Pelvic radiotherapy is often associated with ARID which mainly starts around 3 rd week of radiation. Radiation causes irritation and inflammation of gastrointestinal tract. There is excess production of prostaglandin, thromboxane, and leukotriene. They also affect water and electrolyte absorption and contractility of the gut. The excess production of prostaglandin as a cause of diarrhea during pelvic radiation was postulated by Mennie et al. [10]

One study by Resbeut et al., [6] showed that mesalazine (5-aminosalicylic acid) is ineffective to reduce the rate of radiation-induced diarrhea. Another study by Martenson et al., [11] showed worsening of symptoms after using olsalazine. But two studies, one by Rauch et al., [12] and Kilic et al., [13] showed decrease in incidence of ARID after use of sulfasalazine. The different results with different formulations of 5-aminosalicylic acid may be due to difference in drug formulation and also due to difference in side effect profile.

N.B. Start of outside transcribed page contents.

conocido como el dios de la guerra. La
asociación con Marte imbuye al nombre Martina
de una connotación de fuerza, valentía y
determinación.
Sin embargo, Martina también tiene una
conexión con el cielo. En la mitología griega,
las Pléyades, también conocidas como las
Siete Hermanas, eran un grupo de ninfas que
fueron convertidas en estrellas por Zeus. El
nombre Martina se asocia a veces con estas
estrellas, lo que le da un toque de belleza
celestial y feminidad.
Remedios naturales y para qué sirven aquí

Mesalazine contains only 5-aminosalicylic acid. There is no carrier molecule. So it may not be effectively deposited in the terminal part of small intestine or the colon. Olsalazine consists of two molecules of 5-aminosalicylic acid coupled by azo bond. This azo bond is split in the colon. So no separate carrier is needed. But it may aggravate diarrhea by inhibiting water and electrolyte absorption in small intestine and also by decreasing transit time through bowel. However, sulfasalazine is a 5-aminosalicylic acid compound with sulfapyridine linked by an azo bond. This sulfapyridine is only a carrier molecule. The azo bond is broken by colonic bacteria by azoreductase releasing the active molecule, that is, 5-aminosalicylic acid. [9],[14] It exerts an anti-inflammatory effect by inhibiting lipooxygenase and cyclooxygenase enzymes, and thus reduces production of prostaglandin and leukotriene and other mediators such as cytokines and platelet activation factor. Besides, scavenging of free radicals has also been attributed to 5-aminosalicylic acid as a proposed mechanism of action. [15]

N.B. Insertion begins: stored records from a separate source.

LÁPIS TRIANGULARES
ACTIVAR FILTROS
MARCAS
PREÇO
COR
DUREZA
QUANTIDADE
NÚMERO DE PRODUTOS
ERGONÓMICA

These unique properties of sulfasalazine and its differences from other 5-aminosalicylic acid congeners prompted us to choose sulfasalazine in our study to prevent ARID. As ARID mainly results from irritation and inflammation of the gut, we have got promising results by using sulfasalazine to reduce the incidence of the same. Grade II or higher grade diarrhea were significantly less in the sulfasalazine arm and the findings were validated statistically. Sulfasalazine is a cheap and effective method to reduce the incidence of ARID. The patients are on routine follow-up to assess any change in disease response and late toxicity profiles as well.

In conclusion, our analysis reveals that administration of sulfasalazine reduces lower gastrointestinal toxicity of pelvic radiation and concurrent chemotherapy. Further clinical trials with greater number of patients will be of value for investigators who want to reduce treatment toxicity as an endpoint in concurrent pelvic chemoradiotherapy.